▶ **STORED DATA**:
+ + +
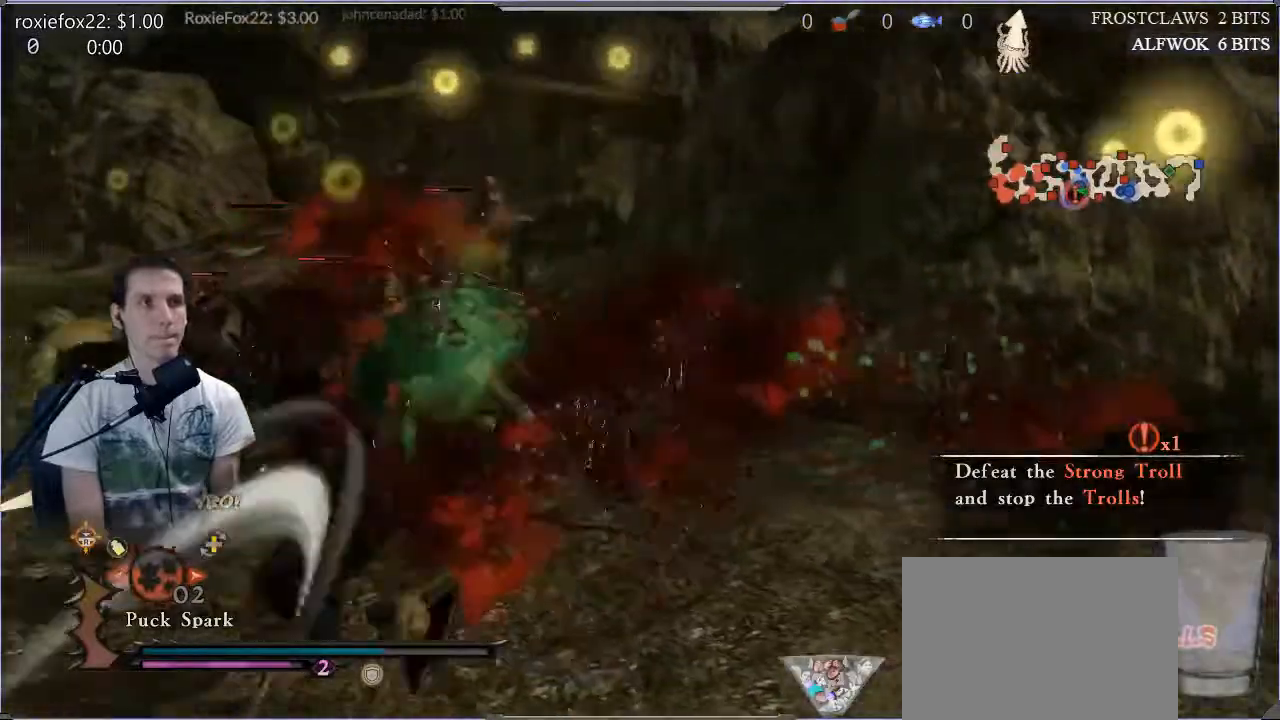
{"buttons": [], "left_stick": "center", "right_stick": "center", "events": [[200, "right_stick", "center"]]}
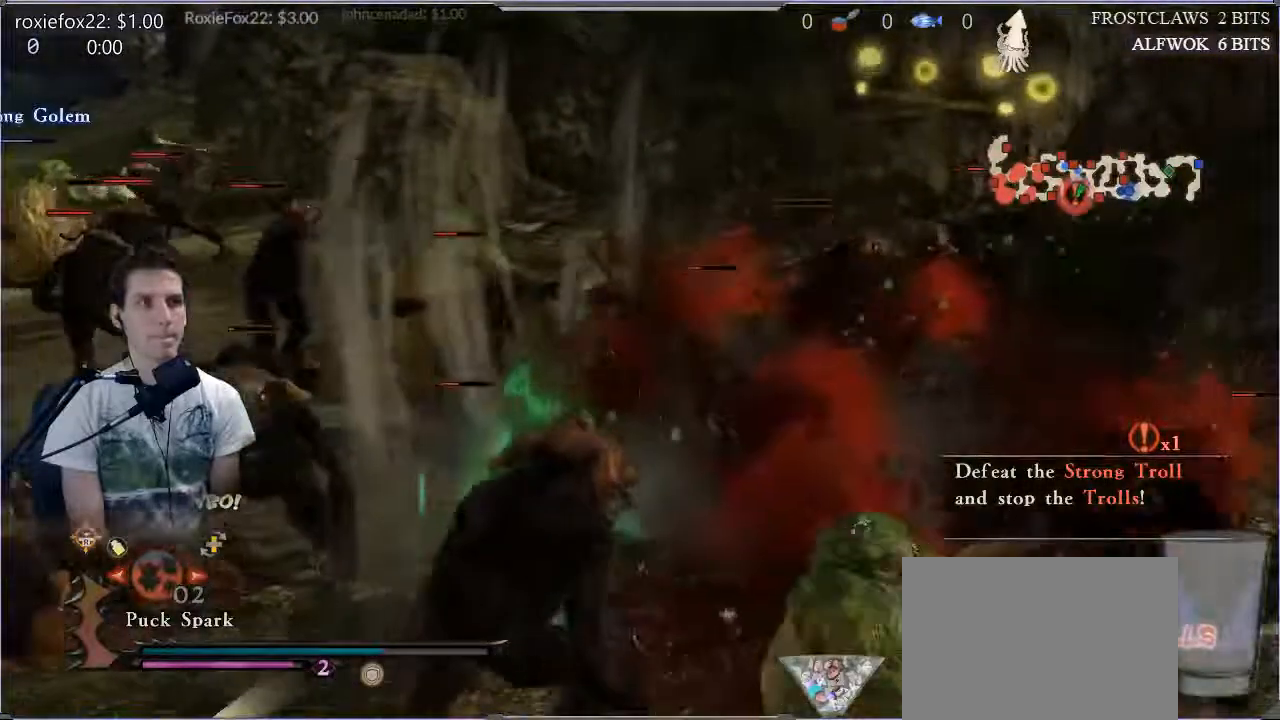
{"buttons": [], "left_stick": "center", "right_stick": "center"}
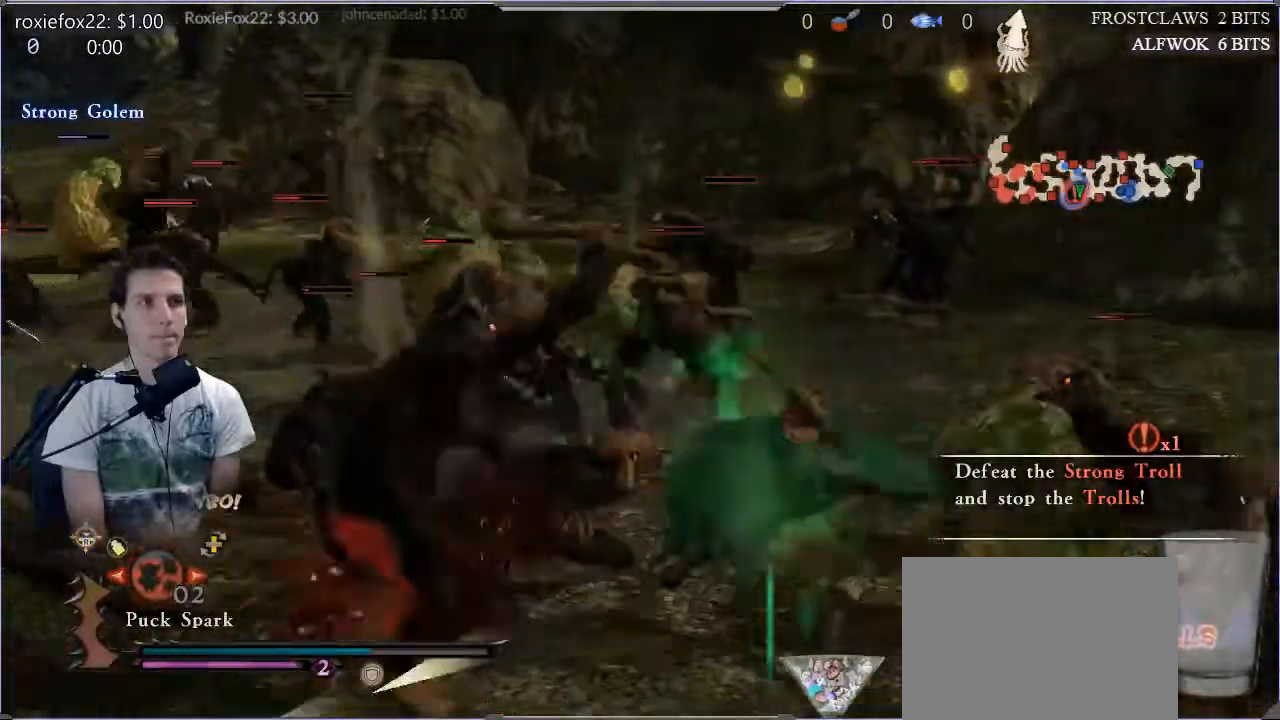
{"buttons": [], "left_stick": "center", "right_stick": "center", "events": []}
+ + +
▶ **DIRECTIONS FOR THIS TASK**: Reproduce all lines above exactly. Leave the images out.

▶ **TASK OUTPUT**:
{"buttons": [], "left_stick": "center", "right_stick": "center", "events": [[200, "right_stick", "center"]]}
{"buttons": [], "left_stick": "center", "right_stick": "center"}
{"buttons": [], "left_stick": "center", "right_stick": "center", "events": []}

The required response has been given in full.